Re: ICMP redirects are ba'ad mkay?

From: Stephen Gill (gillsr@yahoo.com)
Date: 07/23/02


From: gillsr@yahoo.com (Stephen Gill)
Date: 23 Jul 2002 02:17:25 -0700

Nobody,

The requirements list was gathered from RFC 1122, but not solely from
it as you have observed. It was also a combination of what has been
put into practice, and Stevens TCP/IP vol 1. So, they are rules of
the road, and not all found in RFC 1122.

>it has multiple logical IP addresses associated with a given hardware
>address, there will be no way for it to tell which one the original
>host has in its route cache. If a host has to behave robustly under
Most of the time routers choose a primary IP address from which to
forward traffic if it contains multiple IPs in the same net. I'm not
sure where someone would want to use a random style approach here and
I've not seen it in practice. Where might the benefit be of having a
single interface point towards a host with multiple logical interfaces
on the same IP network?

>Agreed, if "the host" means "the host to which the redirect was
sent".
>This is not mentioned by RFC 1122, but a redirect that fails this
>check is obviously invalid.

Steven's vol 1 is your friend ;).

>= 4. The redirect route must point to an indirect non-local address.

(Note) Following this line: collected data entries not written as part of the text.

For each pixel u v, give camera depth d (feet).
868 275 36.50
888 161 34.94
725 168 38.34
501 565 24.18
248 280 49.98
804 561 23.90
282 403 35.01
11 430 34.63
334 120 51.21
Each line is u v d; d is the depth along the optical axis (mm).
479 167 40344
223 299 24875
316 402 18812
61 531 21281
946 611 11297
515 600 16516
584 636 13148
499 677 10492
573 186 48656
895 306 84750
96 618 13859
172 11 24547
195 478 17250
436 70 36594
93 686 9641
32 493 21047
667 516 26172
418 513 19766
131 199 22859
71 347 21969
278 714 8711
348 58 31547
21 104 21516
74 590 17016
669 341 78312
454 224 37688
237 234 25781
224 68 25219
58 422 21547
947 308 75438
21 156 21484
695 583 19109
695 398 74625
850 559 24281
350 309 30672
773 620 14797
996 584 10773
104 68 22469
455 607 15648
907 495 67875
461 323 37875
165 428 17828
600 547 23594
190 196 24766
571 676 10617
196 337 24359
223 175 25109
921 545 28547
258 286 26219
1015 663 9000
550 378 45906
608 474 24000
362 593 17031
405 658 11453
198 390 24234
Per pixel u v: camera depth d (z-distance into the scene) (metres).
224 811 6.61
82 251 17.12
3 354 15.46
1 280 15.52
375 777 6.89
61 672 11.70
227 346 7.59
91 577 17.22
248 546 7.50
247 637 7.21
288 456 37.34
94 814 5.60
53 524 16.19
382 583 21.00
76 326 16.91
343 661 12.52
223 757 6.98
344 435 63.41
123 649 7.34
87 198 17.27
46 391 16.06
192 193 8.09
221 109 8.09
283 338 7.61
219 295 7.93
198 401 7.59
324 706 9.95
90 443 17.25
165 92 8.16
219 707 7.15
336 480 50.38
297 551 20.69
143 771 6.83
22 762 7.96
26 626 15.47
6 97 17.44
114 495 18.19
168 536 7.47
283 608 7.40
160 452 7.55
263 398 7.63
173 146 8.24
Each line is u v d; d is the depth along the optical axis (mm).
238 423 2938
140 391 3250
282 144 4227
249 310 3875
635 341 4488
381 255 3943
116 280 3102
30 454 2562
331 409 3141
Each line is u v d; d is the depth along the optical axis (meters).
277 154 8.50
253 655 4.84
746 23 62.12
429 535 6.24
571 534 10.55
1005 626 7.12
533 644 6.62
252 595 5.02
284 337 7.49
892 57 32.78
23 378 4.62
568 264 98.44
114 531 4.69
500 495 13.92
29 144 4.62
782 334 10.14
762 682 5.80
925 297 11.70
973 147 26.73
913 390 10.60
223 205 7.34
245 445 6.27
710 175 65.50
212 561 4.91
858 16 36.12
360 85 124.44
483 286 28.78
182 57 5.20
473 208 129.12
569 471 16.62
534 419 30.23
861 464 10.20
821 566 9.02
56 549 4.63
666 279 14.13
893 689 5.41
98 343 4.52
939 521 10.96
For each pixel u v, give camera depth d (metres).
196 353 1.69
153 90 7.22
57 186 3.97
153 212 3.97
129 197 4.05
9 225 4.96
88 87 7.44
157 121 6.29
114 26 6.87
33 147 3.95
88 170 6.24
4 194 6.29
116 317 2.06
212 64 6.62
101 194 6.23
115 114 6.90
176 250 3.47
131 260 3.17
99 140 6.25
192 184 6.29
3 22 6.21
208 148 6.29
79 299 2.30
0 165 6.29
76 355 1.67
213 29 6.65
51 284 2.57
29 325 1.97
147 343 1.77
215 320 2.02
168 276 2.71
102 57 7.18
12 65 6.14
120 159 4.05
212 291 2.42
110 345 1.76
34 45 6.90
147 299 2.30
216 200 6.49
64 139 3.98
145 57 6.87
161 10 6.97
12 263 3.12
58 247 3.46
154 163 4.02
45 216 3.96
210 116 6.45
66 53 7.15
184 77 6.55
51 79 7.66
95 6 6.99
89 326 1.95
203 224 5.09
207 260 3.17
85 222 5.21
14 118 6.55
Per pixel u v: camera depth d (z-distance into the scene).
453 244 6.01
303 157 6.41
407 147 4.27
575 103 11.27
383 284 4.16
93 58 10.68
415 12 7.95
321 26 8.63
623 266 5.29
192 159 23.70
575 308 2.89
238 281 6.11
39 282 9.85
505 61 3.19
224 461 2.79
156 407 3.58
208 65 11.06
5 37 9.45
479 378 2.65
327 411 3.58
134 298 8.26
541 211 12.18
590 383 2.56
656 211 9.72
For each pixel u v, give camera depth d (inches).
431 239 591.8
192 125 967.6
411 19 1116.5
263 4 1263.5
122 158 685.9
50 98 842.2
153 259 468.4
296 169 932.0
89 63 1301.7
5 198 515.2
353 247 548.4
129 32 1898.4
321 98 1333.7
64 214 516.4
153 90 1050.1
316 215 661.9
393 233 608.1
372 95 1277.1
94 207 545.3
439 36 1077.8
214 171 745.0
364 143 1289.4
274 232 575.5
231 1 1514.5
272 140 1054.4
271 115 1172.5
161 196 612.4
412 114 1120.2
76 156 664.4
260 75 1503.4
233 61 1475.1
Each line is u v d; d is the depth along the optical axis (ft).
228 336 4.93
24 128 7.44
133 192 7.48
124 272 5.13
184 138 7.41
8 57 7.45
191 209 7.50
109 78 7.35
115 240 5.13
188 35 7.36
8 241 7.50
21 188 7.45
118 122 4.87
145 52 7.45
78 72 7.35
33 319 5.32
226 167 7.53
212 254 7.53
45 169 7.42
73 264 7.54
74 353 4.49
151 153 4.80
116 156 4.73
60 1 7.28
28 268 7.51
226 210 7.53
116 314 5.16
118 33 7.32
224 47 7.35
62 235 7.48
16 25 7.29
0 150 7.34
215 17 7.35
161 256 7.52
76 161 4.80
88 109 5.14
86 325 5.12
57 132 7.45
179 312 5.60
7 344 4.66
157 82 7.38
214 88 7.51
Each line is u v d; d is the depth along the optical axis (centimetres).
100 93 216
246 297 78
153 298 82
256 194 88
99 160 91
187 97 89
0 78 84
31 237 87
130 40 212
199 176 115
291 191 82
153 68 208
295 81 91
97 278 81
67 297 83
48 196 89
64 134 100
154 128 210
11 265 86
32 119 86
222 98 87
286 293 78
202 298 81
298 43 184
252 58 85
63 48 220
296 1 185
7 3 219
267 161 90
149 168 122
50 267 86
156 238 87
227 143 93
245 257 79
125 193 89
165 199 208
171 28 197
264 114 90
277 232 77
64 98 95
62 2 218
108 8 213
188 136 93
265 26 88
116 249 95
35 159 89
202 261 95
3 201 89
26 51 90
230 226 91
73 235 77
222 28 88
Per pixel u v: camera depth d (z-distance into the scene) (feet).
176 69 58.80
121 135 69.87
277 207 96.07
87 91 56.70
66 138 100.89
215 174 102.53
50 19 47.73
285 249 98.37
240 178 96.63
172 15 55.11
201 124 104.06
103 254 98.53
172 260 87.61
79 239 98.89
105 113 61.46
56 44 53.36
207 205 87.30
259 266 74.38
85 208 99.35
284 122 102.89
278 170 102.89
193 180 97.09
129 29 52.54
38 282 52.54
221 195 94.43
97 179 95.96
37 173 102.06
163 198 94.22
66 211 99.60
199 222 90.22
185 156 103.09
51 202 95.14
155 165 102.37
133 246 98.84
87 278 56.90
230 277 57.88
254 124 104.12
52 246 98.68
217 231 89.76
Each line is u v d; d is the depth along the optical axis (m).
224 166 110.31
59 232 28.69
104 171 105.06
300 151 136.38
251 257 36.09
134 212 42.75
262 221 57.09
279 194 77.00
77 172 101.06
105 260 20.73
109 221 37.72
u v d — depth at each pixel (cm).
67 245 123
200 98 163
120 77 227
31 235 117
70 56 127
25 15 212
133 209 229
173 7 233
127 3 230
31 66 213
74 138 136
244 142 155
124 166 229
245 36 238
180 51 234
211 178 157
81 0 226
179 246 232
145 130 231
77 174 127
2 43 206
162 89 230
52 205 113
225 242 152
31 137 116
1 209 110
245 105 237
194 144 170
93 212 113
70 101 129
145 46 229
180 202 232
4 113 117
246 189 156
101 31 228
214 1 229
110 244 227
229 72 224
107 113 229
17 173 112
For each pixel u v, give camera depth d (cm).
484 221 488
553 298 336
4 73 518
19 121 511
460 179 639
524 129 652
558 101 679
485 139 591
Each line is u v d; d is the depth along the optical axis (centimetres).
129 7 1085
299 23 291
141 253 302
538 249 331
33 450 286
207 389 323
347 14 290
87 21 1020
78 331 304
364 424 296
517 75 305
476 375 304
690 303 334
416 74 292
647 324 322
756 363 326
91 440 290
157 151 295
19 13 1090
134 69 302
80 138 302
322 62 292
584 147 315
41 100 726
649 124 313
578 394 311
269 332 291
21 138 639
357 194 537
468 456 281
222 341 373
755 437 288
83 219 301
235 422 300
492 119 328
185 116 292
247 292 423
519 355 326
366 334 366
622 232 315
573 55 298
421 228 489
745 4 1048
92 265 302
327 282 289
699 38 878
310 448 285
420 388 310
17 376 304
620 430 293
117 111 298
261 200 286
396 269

>It's not 100% clear to me what this means. Are you saying that the
>redirected route must point to a destination that is not on a
>connected subnet? Certainly that is reasonable check to make,
Yep. I'll reword for clarity.

>but it is not mentioned in RFC 1122. Note that the abstract route
Basically, the principle is that a direct connect metric is always
lower than a static or route metric.

>= 5. The host must be configured to accept redirects.

>According to RFC 1122, a host MUST accept valid redirects, so this
>should ALWAYS be true.
As we know, people don't always follow RFCs, and most hosts have knobs
to turn this off. So, we make sure that we specify that a host is
explicitly configured to accept redirects.
 

>Who says that an ICMP Redirect cannot replace an ICMP Redirect?
>Certainly it is valid and reasonable for a host to allow an
>ICMP Redirect to update a route cache entry that was previously
>updated by an ICMP Redirect. Consider this example: an outgoing
Stevens. He is God. Just kidding. See host rule #2.
This doesn't appear to be mentioned in RFC 1122. Maybe this check was
put in place to avoid situations where there are routing problems, and
Router A redirects to Router B, Router B redirects to Router A, ad
infinitum. I can think of instances where this rule might not apply.
Again, the list is a set of commonly implemented checks. This one was
taken from 4.4BSD though I'd have to examine the source code of the
latest variants to see if it is indeed still there.

>It is true that dynamically created host routes need to be
>flushed from the route cache when not used for some period
>of time. They also need to be discarded when all gateways
>to the host in question are down.
Depending on OS implementation they are discarded even if in use.

>I agree completely. I think that the paper over-reacts to the ping
>implementation bug it describes (this is NOT an ICMP Redirect
problem).
I don't think so. This was an offhand comment in the paper citing an
interesting observation.

>It certainly does not offer practical alternatives to the ICMP
Redirect
>to solve the problem of "first hop determination on a subnetwork with
>multiple routers".
Nor is it meant to provide you with any new and insanely keen alien
idea as to how to tackle it. It is meant to stimulate conversation,
educate, and advocate better network design.